# Not happy with the bench



## nbanoitall (May 21, 2004)

I'm fine with the Afflalo replacing DJ deal. Cool with the White pickup. Don't mind letting Kleiza go. I'm ok with JR Smith moving to the starting lineup. But I'm not cool with the front office not finding somebody who can score the rock off the bench. Not sure you can expect Karl to even play Lawson much (but it could happen). I'm not sure if they are willing to use a TPE. But I don't think we are going to win championships with Joey Graham and Renaldo Balkman's firepower off the bench.
The Bobcats are supposedly shopping Raja Bell. I would think the Kings would move Nocioni. But Kroenke would have to use a TPE and add salary to do it. Talk elsewhere has actually focused on the gamble of Kenyon Martin for Elton Brand in a straight up deal.
I'd just like to win it this year. Not offense to the bench but I'd like to see the team do better.


----------



## Chan Ho Nam (Jan 9, 2007)

i'd like to see them stay focused for longer spans, which shouldnt be a huge expectation, training camp and the first 40 games will get them in the mind frame, Chauncey and Melo will have to buck down, but nonetheless they will be better than last year's team but is it enough


----------



## ScottVdub (Jul 9, 2002)

chairman5 said:


> i'd like to see them stay focused for longer spans, which shouldnt be a huge expectation, training camp and the first 40 games will get them in the mind frame, Chauncey and Melo will have to buck down, but nonetheless they will be better than last year's team but is it enough



I disagree. I think Denver is going to take a step back this season. The Blazers should take their spot this season.


----------



## RollWithEm (Jul 16, 2002)

Afflalo will be starting by the beginning of the regular season. JR is too valuable off the bench. Other than replacing Kleiza with Balkman and DJ with Afflalo, their 9-man rotation will remain unchanged. At the same time, the Spurs, Mavs, Blazers, Hornets, and maybe Lakers (depending on whether you think Artest is an upgrade over Ariza) have all gotten better. With this in mind, I also expect the Nuggets to take a small step back. They will likely wind up in the 4/5 game in the first round.


----------



## Kiyaman (Aug 14, 2006)

nbanoitall said:


> I'm fine with the Afflalo replacing DJ deal. Cool with the White pickup. Don't mind letting Kleiza go. I'm ok with JR Smith moving to the starting lineup. But I'm not cool with the front office not finding somebody who can score the rock off the bench. Not sure you can expect Karl to even play Lawson much (but it could happen). I'm not sure if they are willing to use a TPE. But I don't think we are going to win championships with Joey Graham and Renaldo Balkman's firepower off the bench.
> The Bobcats are supposedly shopping Raja Bell. I would think the Kings would move Nocioni. But Kroenke would have to use a TPE and add salary to do it. Talk elsewhere has actually focused on the gamble of Kenyon Martin for Elton Brand in a straight up deal.
> I'd just like to win it this year. Not offense to the bench but I'd like to see the team do better.

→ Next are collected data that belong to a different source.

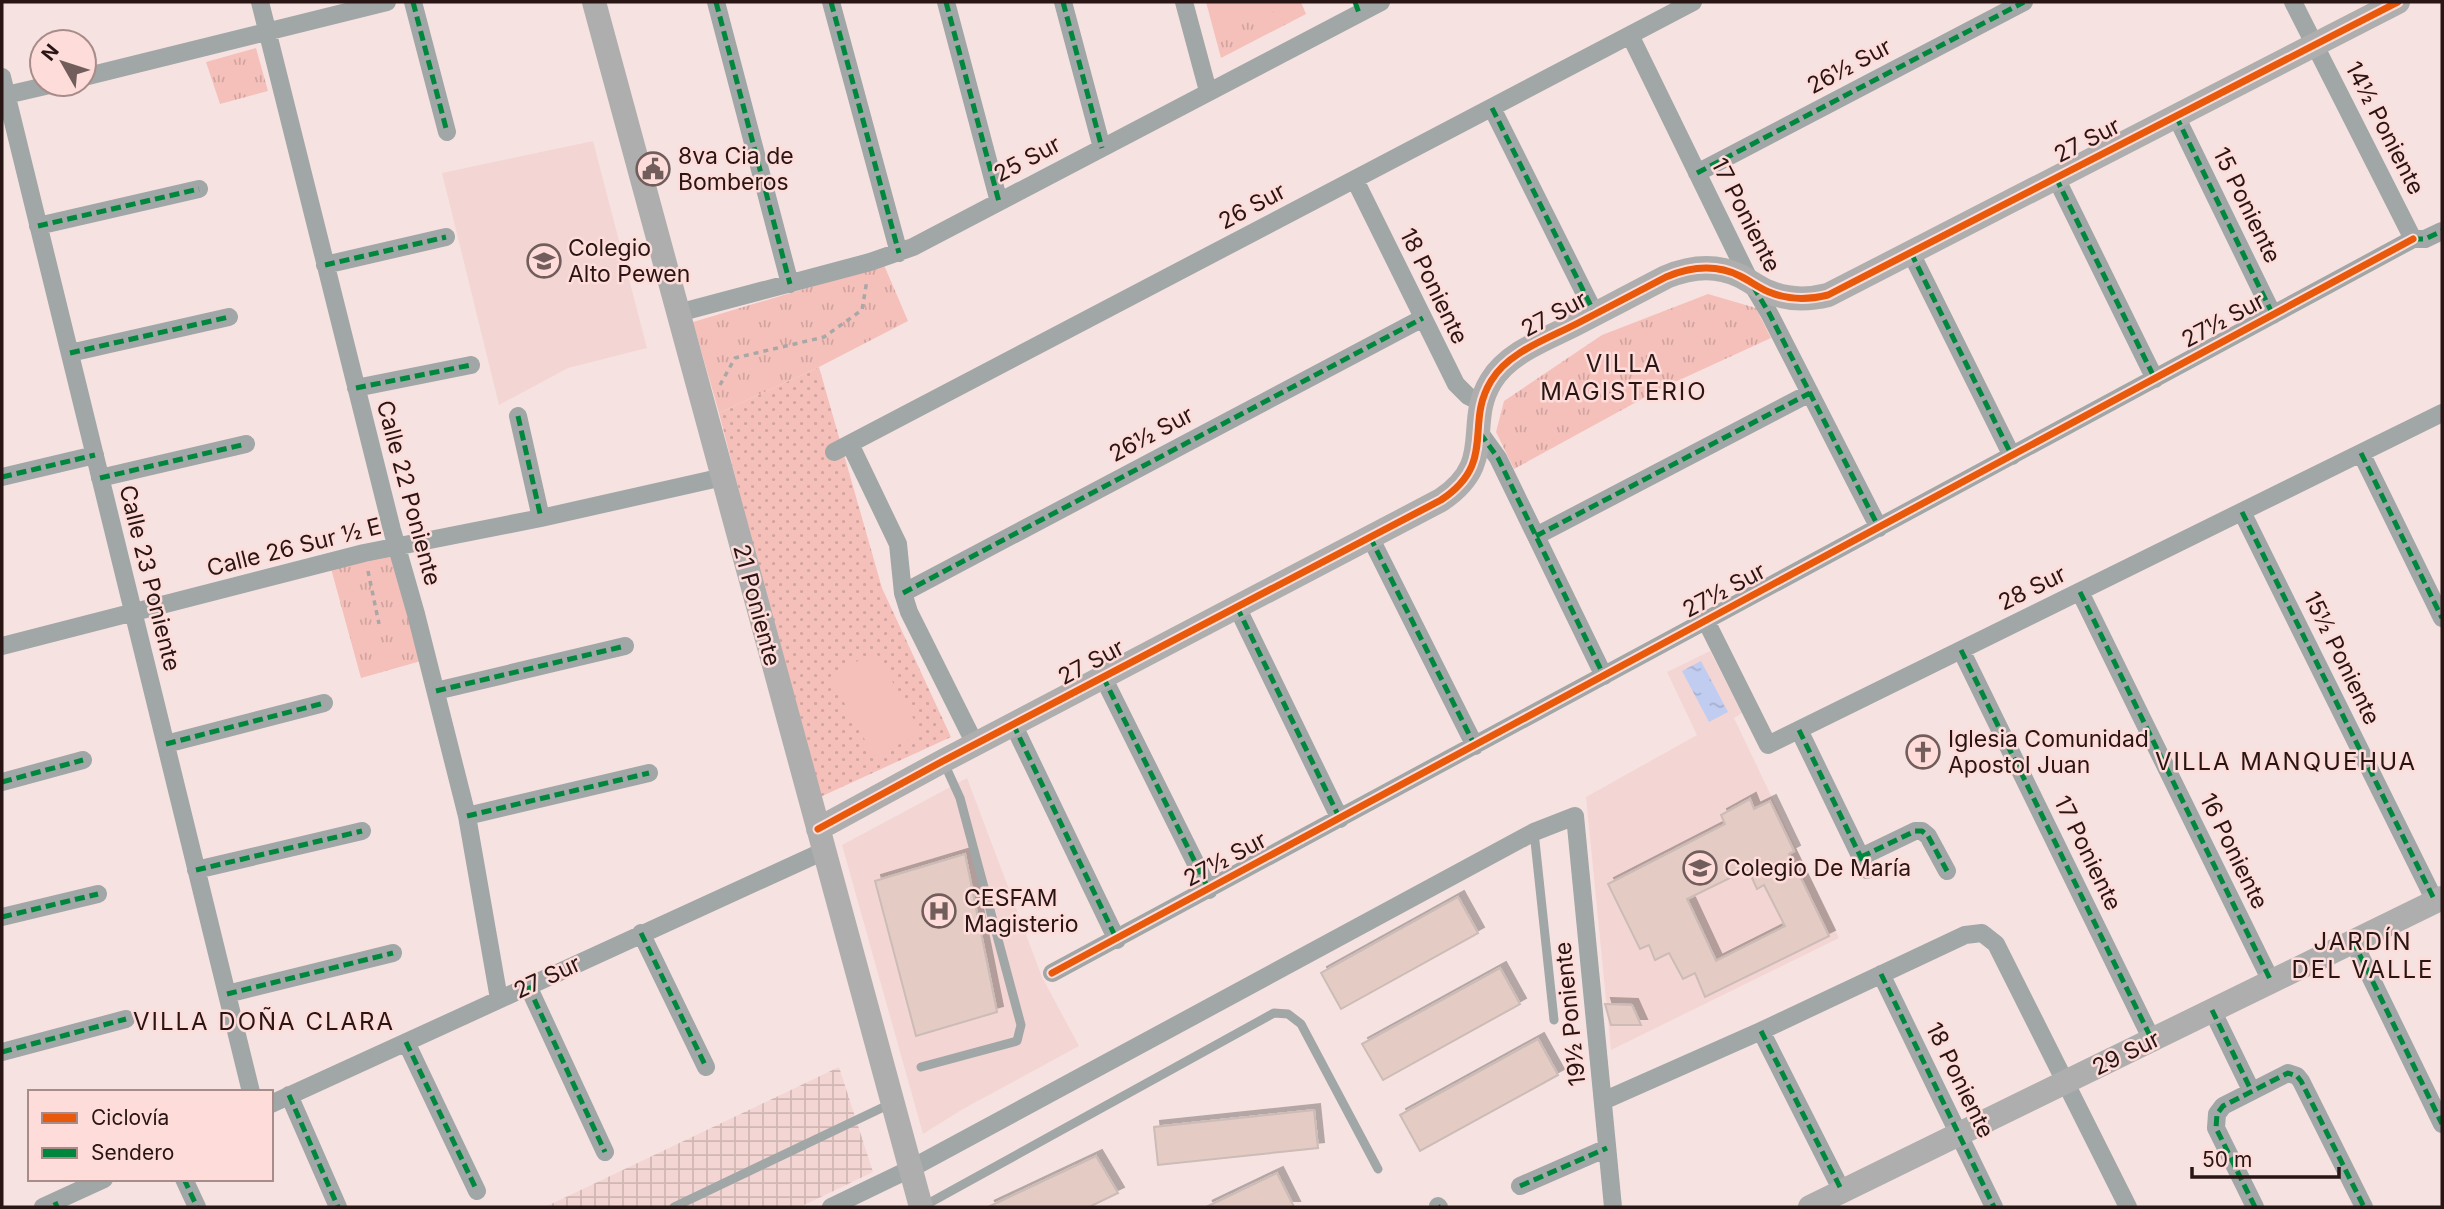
<svg xmlns="http://www.w3.org/2000/svg" width="2444" height="1209" viewBox="0 0 2444 1209" font-family="Inter,sans-serif">
<style>
.built{fill:#f3d6d3}
.industrial{fill:url(#industrial-grid)}
.grass{fill:url(#grass-dots)}
.park{fill:url(#park-tufts)}
.garden{fill:#f5c0ba}
.water{fill:url(#water-ripples)}
.building{fill:#e4ccc4;stroke:#ccbbb6;stroke-width:2;fill-rule:evenodd;filter:url(#shadow)}
.lines{fill:none;stroke-linecap:round;stroke-linejoin:round}
.path{stroke:#a9a8a7;stroke-width:3.5;stroke-dasharray:5 5;stroke-linecap:butt}
.lane{stroke:#a1a6a6;stroke-width:9}
.street{stroke:#a1a6a6;stroke-width:18}
.secondary{stroke:#afaeae;stroke-width:24}
.quiet{stroke:#00873e;stroke-width:5;stroke-dasharray:10 5;stroke-linecap:butt}
.cycleway-casing{stroke:#fedcd9;stroke-width:11}
.cycleway{stroke:#e8590c;stroke-width:7}
.labels{text-anchor:middle;dominant-baseline:central;stroke-width:5;stroke-linejoin:round;paint-order:stroke}
.street-label{font-size:23px;fill:#281514;stroke:#fedcd9}
.poi-label{font-size:23px;fill:#281514;stroke:#fedcd9;text-anchor:start}
.neighbourhood-label{font-size:24px;letter-spacing:2px;fill:#281514;stroke:#fedcd9}
</style>
<defs>
<pattern id="industrial-grid" width="8" height="8" patternUnits="userSpaceOnUse" patternTransform="scale(1.75)"><rect width="8" height="8" fill="#f3d6d3"/><path d="M0 4h8M4 0v8" fill="none" stroke="#d0b7b4"/></pattern>
<pattern id="grass-dots" width="8" height="8" patternUnits="userSpaceOnUse" patternTransform="scale(1.75)"><rect width="8" height="8" fill="#f5c0ba"/><path d="M2 2h.1M6 6h.1" fill="none" stroke="#d2a49f" stroke-width="1.8" stroke-linecap="round"/></pattern>
<pattern id="park-tufts" width="24" height="20" patternUnits="userSpaceOnUse" patternTransform="scale(1.75)"><rect width="24" height="20" fill="#f5c0ba"/><path d="M3 7l-1-3M5 7V3M7 7l1-3M15 17l-1-3M17 17v-4M19 17l1-3" fill="none" stroke="#d2a49f"/></pattern>
<pattern id="water-ripples" width="26" height="14" patternUnits="userSpaceOnUse" patternTransform="scale(1.75)"><rect width="26" height="14" fill="#c0ccf0"/><path d="M2 4q2-2 4 0t4 0M15 11q2-2 4 0t4 0" fill="none" stroke="#a5aecd"/></pattern>
<filter id="shadow"><feDropShadow dx="6" dy="-6" stdDeviation="0" flood-color="#0004"/></filter>
</defs>
<rect width="100%" height="100%" fill="#f6e3e1"/>
<!-- built -->
<path class="built" d="M593,141L647,348L568,368L499,405L442,173Z
M1710,651L1742,713L1734,718L1839,938L1611,1050L1586,797L1697,735L1667,672Z
M967,778L1042,977L1079,1046L963,1109L923,1134L842,845Z"/>
<!-- industrial -->
<path class="industrial" d="M839,1067L873,1172L800,1207H545Z"/>
<!-- grass -->
<path class="grass" d="M819,367L882,588L951,737L818,798L719,413Z"/>
<!-- park -->
<path class="park" d="M1206,2H1301L1306,14L1221,58Z
M256,48L268,91L220,104L206,62Z
M884,265L908,321L819,367L719,413L693,322Z
M1708,294L1756,308L1771,338L1662,388L1514,469L1496,432L1504,401L1602,335Z
M394,548L428,659L361,678L330,565Z"/>
<!-- garden -->
<path class="garden" d="M1212,2H1275L1277,11L1218,25Z
M875,651L921,732L875,758L830,677Z"/>
<!-- water -->
<path class="water" d="M1701,661L1728,712L1709,722L1682,671Z"/>
<!-- building -->
<path class="building" d="M1750,799L1754,809L1770,801L1794,851L1789,854L1829,936L1705,997L1695,973L1683,979L1669,953L1655,960L1649,945L1640,949L1608,884L1725,824L1721,815ZM1748,869L1757,889L1764,885L1785,926L1716,961L1687,899Z
M965,854L997,1012L916,1036L875,881Z
M1458,897L1478,933L1341,1009L1321,973Z
M1500,968L1520,1004L1383,1080L1362,1044Z
M1605,1004L1632,1005L1641,1025H1611Z
M1538,1039L1558,1075L1420,1151L1400,1115Z
M1314,1110L1318,1148L1158,1165L1154,1127Z
M1096,1156L1118,1193L1089,1207H988Z
M1277,1173L1294,1207H1206Z"/>
<g class="lines">
<!-- path -->
<path class="path" d="M720,385L735,358L824,337L862,310L867,280
M368,571L379,624"/>
<!-- lane -->
<path class="lane" d="M1534,832L1554,1020
M921,1067L1017,1041L1021,1025L960,798L944,763
M674,1207L890,1104
M922,1207L1274,1013L1288,1014L1301,1024L1378,1169"/>
<!-- street -->
<path class="street" d="M260,2L392,530L416,614L467,816L499,999
M413,2L447,132
M716,2L790,284
M831,2L899,253
M946,2L999,202
M1063,2L1102,148
M1184,2L1208,91
M2293,2L2413,239
M1630,35L1750,281L1769,313L1879,528
M2,77L251,1092
M84,77L387,2
M2,96L54,84
M1492,108L1595,314
M2176,116L2273,315
M1697,173L2024,2
M2056,178L2155,379
M1355,180L1456,384L1468,396L1482,403
M38,226L199,189
M2413,239H2425L2442,231
M1911,253L2012,456
M325,265L446,237
M678,313L870,262L913,247L1381,2
M70,353L229,317
M356,388L471,365
M518,416L541,518
M1480,433L1498,458L1604,676
M850,444L898,544L903,593L909,612L975,744
M834,452L1693,2
M2361,453L2442,618
M2,477L95,455
M100,478L246,444
M2242,512L2435,901
M1536,536L1810,393
M1370,537L1475,746
M2080,592L2271,981
M903,593L1423,318
M1237,607L1340,819
M1706,621L1768,745L2442,413
M2,646L364,553L541,518L723,477
M1961,650L2152,1040
M1103,677L1209,890
M436,691L625,646
M1013,724L1117,940
M1799,730L1867,870
M166,744L324,703
M2,782L83,760
M467,816L649,773
M1861,857L1915,831H1922L1928,836L1947,871
M196,870L362,831
M2,917L98,894
M641,933L706,1067
M2353,941L2442,1124
M1052,973L2413,239
M1881,974L1994,1207
M528,986L605,1152
M227,994L393,953
M2212,1010L2251,1090
M1761,1031L1842,1191
M406,1042L477,1191
M2,1052L126,1019
M289,1095L338,1207
M1603,1101L1761,1031L1965,935L1982,933L1996,944L2128,1207
M271,1104L824,851
M184,1179L197,1207
M1520,1186L1607,1148
M1438,1206L1439,1207
M43,1207L104,1179
M831,1207L910,1169L1534,832L1575,816L1613,1207
M2255,1207L2216,1128L2217,1114L2223,1106L2288,1073L2297,1076L2301,1081L2364,1207"/>
<!-- secondary -->
<path class="secondary" d="M594,2L921,1207
M818,829L943,761L1441,500C1498,462 1464,425 1491,381C1509,351 1550,338 1580,322C1609,307 1637,292 1666,277C1690,267 1716,264 1740,276C1750,281 1759,288 1769,292C1788,300 1808,300 1828,295L2398,2
M1810,1207L2442,898"/>
<!-- quiet -->
<path class="quiet" d="M413,2L447,132
M716,2L790,284
M831,2L899,253
M946,2L999,202
M1063,2L1102,148
M1355,2L1359,13
M1492,108L1595,314
M2176,116L2273,315
M1697,173L2024,2
M2056,178L2155,379
M38,226L199,189
M2413,239H2425L2442,231
M1911,253L2012,456
M325,265L446,237
M1753,286L1769,313L1879,528
M70,353L229,317
M356,388L471,365
M518,416L541,518
M1480,433L1498,458L1604,676
M2361,453L2442,618
M2,477L95,455
M100,478L246,444
M2242,512L2435,901
M1536,536L1810,393
M1370,537L1475,746
M2080,592L2271,981
M903,593L1423,318
M1237,607L1340,819
M1961,650L2152,1040
M1103,677L1209,890
M436,691L625,646
M1013,724L1117,940
M1799,730L1867,870
M166,744L324,703
M2,782L83,760
M467,816L649,773
M1861,857L1915,831H1922L1928,836L1947,871
M196,870L362,831
M2,917L98,894
M641,933L706,1067
M2353,941L2442,1124
M1881,974L1994,1207
M528,986L605,1152
M227,994L393,953
M2212,1010L2251,1090
M1761,1031L1842,1191
M406,1042L477,1191
M2,1052L126,1019
M289,1095L338,1207
M184,1179L197,1207
M1520,1186L1607,1148
M55,1202L57,1207
M1438,1206L1439,1207
M2255,1207L2216,1128L2217,1114L2223,1106L2288,1073L2297,1076L2301,1081L2364,1207"/>
<defs>
<path id="cycleway" d="M818,829L943,761L1441,500C1498,462 1464,425 1491,381C1509,351 1550,338 1580,322C1609,307 1637,292 1666,277C1690,267 1716,264 1740,276C1750,281 1759,288 1769,292C1788,300 1808,300 1828,295L2398,2
M1052,973L2413,239"/>
</defs>
<!-- cycleway casing -->
<use href="#cycleway" class="cycleway-casing"/>
<!-- cycleway -->
<use href="#cycleway" class="cycleway"/>
</g>
<!-- icons -->
<defs>
<symbol id="civic-ring" viewBox="-11 -11 22 22"><circle r="9.5" fill="#fedcd9" stroke="#705d5c" stroke-width="1.5"/><path d="M-.6-6.5H3V-4.5H.6V-3L4-1V1h2V6H-6V1h2V-1L-.6-3ZM-1.2 2.5V6h2.4V2.5Z" fill="#705d5c"/></symbol>
<symbol id="school-ring" viewBox="-11 -11 22 22"><circle r="9.5" fill="#fedcd9" stroke="#705d5c" stroke-width="1.5"/><path d="M0-5L7-2L0 1L-7-2ZM-4 1L0 2.5L4 1V4Q0 6-4 4Z" fill="#705d5c"/></symbol>
<symbol id="church-ring" viewBox="-11 -11 22 22"><circle r="9.5" fill="#fedcd9" stroke="#705d5c" stroke-width="1.5"/><path d="M-1.2-6h2.4v3.5h3.3v2.4h-3.3V6h-2.4V-.1h-3.3v-2.4h3.3Z" fill="#705d5c"/></symbol>
<symbol id="hospital-ring" viewBox="-11 -11 22 22"><circle r="9.5" fill="#fedcd9" stroke="#705d5c" stroke-width="1.5"/><path d="M-5-5h3v3.5h4V-5h3V5h-3V1.5h-4V5h-3Z" fill="#705d5c"/></symbol>
</defs>
<g fill-rule="evenodd">
<use href="#civic-ring" x="634" y="150" width="38" height="38"/>
<use href="#school-ring" x="525" y="242" width="38" height="38"/>
<use href="#church-ring" x="1904" y="733" width="38" height="38"/>
<use href="#school-ring" x="1681" y="849" width="38" height="38"/>
<use href="#hospital-ring" x="920" y="892" width="38" height="38"/>
</g>
<g class="labels">
<!-- street labels -->
<g class="street-label">
<text transform="translate(1849 66) rotate(-28)">26½ Sur</text>
<text transform="translate(2385 128) rotate(63)">14½ Poniente</text>
<text transform="translate(2087 140) rotate(-27)">27 Sur</text>
<text transform="translate(1027 159) rotate(-28)">25 Sur</text>
<text transform="translate(2247 205) rotate(64)">15 Poniente</text>
<text transform="translate(1252 206) rotate(-28)">26 Sur</text>
<text transform="translate(1746 215) rotate(63)">17 Poniente</text>
<text transform="translate(1434 286) rotate(64)">18 Poniente</text>
<text transform="translate(1554 314) rotate(-28)">27 Sur</text>
<text transform="translate(2223 320) rotate(-28)">27½ Sur</text>
<text transform="translate(1151 434) rotate(-28)">26½ Sur</text>
<text transform="translate(409 493) rotate(75)">Calle 22 Poniente</text>
<text transform="translate(294 547) rotate(-14)">Calle 26 Sur ½ E</text>
<text transform="translate(150 578) rotate(76)">Calle 23 Poniente</text>
<text transform="translate(2032 588) rotate(-26)">28 Sur</text>
<text transform="translate(1724 590) rotate(-28)">27½ Sur</text>
<text transform="translate(757 605) rotate(75)">21 Poniente</text>
<text transform="translate(2342 658) rotate(64)">15½ Poniente</text>
<text transform="translate(1091 662) rotate(-28)">27 Sur</text>
<text transform="translate(2234 851) rotate(64)">16 Poniente</text>
<text transform="translate(2088 853) rotate(64)">17 Poniente</text>
<text transform="translate(1225 859) rotate(-28)">27½ Sur</text>
<text transform="translate(547 977) rotate(-25)">27 Sur</text>
<text transform="translate(1570 1014) rotate(-96)">19½ Poniente</text>
<text transform="translate(2126 1053) rotate(-26)">29 Sur</text>
<text transform="translate(1960 1080) rotate(64)">18 Poniente</text>
</g>
<!-- poi labels -->
<g class="poi-label">
<text x="678" y="156">8va Cia de<tspan x="678" dy="26">Bomberos</tspan></text>
<text x="568" y="248">Colegio<tspan x="568" dy="26">Alto Pewen</tspan></text>
<text x="1948" y="739">Iglesia Comunidad<tspan x="1948" dy="26">Apostol Juan</tspan></text>
<text x="1724" y="868">Colegio De María</text>
<text x="964" y="898">CESFAM<tspan x="964" dy="26">Magisterio</tspan></text>
</g>
<!-- neighbourhood labels -->
<g class="neighbourhood-label">
<text x="1624" y="363">VILLA<tspan x="1624" dy="28">MAGISTERIO</tspan></text>
<text x="2286" y="761">VILLA MANQUEHUA</text>
<text x="2363" y="941">JARDÍN<tspan x="2363" dy="28">DEL VALLE</tspan></text>
<text x="264" y="1021">VILLA DOÑA CLARA</text>
</g>
</g>
<!-- border -->
<rect width="2444" height="1209" fill="none" stroke="#281514" stroke-width="7"/>
<!-- legend -->
<rect x="28" y="1090" width="245" height="91" fill="#fedcd9" stroke="#a88c8a" stroke-width="2"/>
<rect x="42" y="1113" width="35" height="10" fill="#e8590c" stroke="#a88c8a" stroke-width="2"/>
<text x="91" y="1125" font-size="21" fill="#281514">Ciclovía</text>
<rect x="42" y="1148" width="35" height="10" fill="#00873e" stroke="#a88c8a" stroke-width="2"/>
<text x="91" y="1160" font-size="21" fill="#281514">Sendero</text>
<!-- north arrow -->
<g transform="translate(63 63) rotate(309)"><circle r="33" fill="#fedcd9" stroke="#a88c8a" stroke-width="2"/>
<path d="M0-5L12 26L0 18L-12 26Z" fill="#705d5c"/>
<text y="-10" font-size="19" font-weight="bold" text-anchor="middle" fill="#281514">N</text>
</g>
<!-- scale -->
<path d="M2192 1167v10h147v-10" fill="none" stroke="#281514" stroke-width="3.5"/>
<text x="2202" y="1167" font-size="21" fill="#281514" stroke="#fedcd9" stroke-width="5" paint-order="stroke">50 m</text>
</svg>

Believe me your bench will be a strong cause of each of your 60 wins this season. You are looking for outside shooting from your bench when u dont need it when u have so many down-low gritty paint inspectors on your bench with "the man" NCCAA Championship winner "Ty Lawson" whom everybody slept on in the draft. 

K-Mart luv the addition of Billups last season, but K-Mart is going crazy with luv over fast-footstep Ty Lawson. u only need a young fast running SG on your bench to do his best at staying in front of Ty Lawson. I know Balkman cant wait to run with him against NBA oponents.


----------



## Chan Ho Nam (Jan 9, 2007)

everyone from the bench looks fine

but this team does need a real post threat, elton brand is not the answer though, i'm thinking a younger player but dont know yet


----------